While West Rowan’s rate was the lowest among all Rowan-Salisbury high schools, Durant says any dropout is too many.
“We never want to have a situation where students feel it’s necessary to drop out of high school,” he says.
Henry Kluttz, principal at Carson High, is leading the school into its second year, but he’s a veteran educator with plenty of experience on the dropout issue.
“I think anytime you have a single dropout you’re disappointed,” Kluttz says.
Kluttz says the way dropouts are reported bothers him. When a child enters ninth grade, he says, that is considered his or her cohort group.
“If he or she doesn’t graduate eight semesters later with that cohort group, it’s looked at statistically as a dropout,” Kluttz says.
There will always be a handful of children each year who have major injuries, accidents, health concerns or unexpected pregnancies, he says. Sometimes those issues put students behind in school a semester, a year or longer.
“It’s not giving any wiggle room for that handful of children at each of our schools that are faced with issues they have no control over,” he says.
Kluttz says it is most important to get children back in school, even if they finish later than their classmates. Parents who don’t encourage their children to go to school or who let them drop out are a problem, he says.
“We often times have absolutely no control over what happens internally in a family unit. And I have a real problem with all of that being laid at the feet of the school,” he says.
Kluttz says schools can offer counseling, programs and a listening ear, “but that’s a family dynamic issue that often is out of our reach.”
Kluttz says all administrators are aware of the dropout issue, “and we have things in place that we try to push. And you have some success with some kids.
“Any time we lose one, that’s one too many, because we know what that future is for him.”
South Rowan
While South Rowan Principal Judd Starling says it’s hard to know exactly why his school has the highest dropout rate in the county, he’s seen many children leave school to work so they can help their families.
“I want every child in this building to graduate from high school,” he says.

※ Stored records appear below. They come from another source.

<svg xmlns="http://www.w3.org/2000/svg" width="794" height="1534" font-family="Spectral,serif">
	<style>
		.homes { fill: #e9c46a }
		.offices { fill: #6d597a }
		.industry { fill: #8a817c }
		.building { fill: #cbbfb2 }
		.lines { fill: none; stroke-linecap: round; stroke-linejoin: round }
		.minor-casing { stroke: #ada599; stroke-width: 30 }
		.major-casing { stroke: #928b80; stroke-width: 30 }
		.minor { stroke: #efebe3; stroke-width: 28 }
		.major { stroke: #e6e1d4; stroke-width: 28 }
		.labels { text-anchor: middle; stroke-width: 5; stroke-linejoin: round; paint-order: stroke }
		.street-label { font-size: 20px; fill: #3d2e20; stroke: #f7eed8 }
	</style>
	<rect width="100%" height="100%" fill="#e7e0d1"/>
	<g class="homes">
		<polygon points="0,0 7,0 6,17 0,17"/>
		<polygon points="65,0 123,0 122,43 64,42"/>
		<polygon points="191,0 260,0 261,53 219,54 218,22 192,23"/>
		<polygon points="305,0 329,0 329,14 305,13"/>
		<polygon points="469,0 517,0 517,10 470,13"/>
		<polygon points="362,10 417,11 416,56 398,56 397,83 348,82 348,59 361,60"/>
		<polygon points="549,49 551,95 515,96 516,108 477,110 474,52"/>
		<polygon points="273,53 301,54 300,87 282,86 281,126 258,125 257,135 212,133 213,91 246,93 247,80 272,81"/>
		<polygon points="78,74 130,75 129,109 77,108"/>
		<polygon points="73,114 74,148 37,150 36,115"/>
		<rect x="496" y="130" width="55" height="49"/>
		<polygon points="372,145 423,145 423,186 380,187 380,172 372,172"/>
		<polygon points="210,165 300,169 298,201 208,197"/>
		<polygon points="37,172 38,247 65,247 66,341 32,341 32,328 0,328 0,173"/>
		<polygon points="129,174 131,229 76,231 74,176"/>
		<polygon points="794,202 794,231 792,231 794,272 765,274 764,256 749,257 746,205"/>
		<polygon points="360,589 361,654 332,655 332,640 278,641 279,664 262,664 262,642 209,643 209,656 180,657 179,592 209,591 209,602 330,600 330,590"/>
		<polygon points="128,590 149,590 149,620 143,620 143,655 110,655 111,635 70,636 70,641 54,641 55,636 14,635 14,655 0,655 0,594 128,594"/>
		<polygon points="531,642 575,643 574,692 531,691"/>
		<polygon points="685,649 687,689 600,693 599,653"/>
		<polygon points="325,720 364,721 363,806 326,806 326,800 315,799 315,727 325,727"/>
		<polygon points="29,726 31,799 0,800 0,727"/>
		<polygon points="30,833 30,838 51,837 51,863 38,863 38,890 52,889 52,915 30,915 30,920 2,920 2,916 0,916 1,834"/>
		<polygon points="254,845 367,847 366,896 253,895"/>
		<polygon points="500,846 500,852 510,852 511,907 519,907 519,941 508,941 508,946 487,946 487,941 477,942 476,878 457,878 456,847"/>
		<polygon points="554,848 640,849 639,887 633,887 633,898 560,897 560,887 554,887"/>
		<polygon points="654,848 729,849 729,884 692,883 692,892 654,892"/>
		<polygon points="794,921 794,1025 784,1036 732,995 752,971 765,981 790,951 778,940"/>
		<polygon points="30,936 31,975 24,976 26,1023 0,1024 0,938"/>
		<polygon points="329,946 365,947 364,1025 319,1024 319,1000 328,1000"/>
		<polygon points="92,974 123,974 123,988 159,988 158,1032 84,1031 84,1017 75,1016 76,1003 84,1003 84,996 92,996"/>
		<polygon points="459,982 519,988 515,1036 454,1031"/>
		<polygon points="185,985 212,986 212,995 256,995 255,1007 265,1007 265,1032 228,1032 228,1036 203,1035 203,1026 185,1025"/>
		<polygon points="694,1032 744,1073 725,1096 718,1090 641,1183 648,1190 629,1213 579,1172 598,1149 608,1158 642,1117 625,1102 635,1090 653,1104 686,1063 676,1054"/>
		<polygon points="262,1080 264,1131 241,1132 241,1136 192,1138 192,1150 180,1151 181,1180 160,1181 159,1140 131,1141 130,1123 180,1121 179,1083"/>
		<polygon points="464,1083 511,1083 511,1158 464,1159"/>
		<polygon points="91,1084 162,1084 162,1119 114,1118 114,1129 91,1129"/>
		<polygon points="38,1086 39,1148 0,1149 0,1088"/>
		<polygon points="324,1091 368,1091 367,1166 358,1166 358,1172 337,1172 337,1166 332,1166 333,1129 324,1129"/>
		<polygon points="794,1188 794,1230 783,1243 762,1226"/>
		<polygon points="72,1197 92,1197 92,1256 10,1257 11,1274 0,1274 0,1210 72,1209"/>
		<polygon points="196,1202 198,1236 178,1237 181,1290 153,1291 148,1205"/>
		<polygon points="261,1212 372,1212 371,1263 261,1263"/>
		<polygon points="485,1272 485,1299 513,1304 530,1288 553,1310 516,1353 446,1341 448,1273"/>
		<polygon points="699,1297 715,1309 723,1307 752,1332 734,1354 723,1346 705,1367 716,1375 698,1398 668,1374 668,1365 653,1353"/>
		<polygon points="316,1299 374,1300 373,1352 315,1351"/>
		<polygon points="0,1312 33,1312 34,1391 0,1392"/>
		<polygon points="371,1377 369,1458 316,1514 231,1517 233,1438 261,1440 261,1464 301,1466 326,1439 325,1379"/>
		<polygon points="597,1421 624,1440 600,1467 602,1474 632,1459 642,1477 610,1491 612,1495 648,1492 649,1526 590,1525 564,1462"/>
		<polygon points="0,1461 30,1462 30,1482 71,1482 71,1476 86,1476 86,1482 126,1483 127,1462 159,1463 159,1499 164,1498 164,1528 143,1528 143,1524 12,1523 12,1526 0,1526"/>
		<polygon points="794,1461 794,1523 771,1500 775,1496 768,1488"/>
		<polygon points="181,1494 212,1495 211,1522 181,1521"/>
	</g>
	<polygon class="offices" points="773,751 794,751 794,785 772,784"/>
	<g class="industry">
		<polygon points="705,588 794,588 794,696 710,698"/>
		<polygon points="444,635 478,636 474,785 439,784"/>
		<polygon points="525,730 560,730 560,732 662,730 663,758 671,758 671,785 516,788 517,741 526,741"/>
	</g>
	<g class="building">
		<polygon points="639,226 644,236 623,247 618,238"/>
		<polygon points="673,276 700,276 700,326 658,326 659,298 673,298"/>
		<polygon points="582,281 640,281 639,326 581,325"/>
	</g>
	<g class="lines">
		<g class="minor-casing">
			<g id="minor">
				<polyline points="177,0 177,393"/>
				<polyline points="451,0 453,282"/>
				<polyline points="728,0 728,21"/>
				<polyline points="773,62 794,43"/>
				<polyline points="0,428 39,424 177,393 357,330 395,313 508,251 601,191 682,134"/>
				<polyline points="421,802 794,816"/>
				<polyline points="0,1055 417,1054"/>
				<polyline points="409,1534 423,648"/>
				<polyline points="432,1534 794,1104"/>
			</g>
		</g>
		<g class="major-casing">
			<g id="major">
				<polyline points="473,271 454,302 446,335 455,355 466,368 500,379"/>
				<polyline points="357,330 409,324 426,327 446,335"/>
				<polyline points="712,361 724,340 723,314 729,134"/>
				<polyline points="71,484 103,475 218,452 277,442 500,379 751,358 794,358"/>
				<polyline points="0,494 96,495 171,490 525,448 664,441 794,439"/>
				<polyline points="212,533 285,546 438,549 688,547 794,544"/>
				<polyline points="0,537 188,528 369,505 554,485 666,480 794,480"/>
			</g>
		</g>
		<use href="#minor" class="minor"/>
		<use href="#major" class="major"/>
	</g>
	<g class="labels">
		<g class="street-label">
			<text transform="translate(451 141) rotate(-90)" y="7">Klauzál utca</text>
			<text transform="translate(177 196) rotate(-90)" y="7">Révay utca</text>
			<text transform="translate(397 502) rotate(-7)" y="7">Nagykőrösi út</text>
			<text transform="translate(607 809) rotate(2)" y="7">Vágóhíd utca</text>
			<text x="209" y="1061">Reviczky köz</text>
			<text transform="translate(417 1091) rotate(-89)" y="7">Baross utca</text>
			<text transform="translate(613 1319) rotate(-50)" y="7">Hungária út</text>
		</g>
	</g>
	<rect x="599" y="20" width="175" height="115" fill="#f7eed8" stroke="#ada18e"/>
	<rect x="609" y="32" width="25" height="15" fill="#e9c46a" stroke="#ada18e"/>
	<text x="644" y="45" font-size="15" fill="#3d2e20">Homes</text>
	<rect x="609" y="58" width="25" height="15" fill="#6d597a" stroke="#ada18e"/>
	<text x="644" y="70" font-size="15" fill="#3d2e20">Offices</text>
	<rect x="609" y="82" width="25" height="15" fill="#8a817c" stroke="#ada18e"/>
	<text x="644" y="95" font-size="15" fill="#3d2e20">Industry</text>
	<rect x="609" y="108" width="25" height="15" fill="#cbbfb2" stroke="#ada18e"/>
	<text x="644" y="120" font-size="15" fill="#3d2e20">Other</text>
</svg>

Since Starling first came to lead South Rowan last school year, he’s put several programs in place to encourage students to stay in school.
He started advisor-advisee programs, he says, “to let these kids know there’s someone they can talk to, someone trying to encourage success.”
Starling says the school also works to get internships for students who are in danger of dropping out, to make them realize they aren’t prepared to enter the workforce.
Student success rates on test scores improved dramatically this year, and Starling says he thinks it’s because of the school’s efforts to curb dropouts.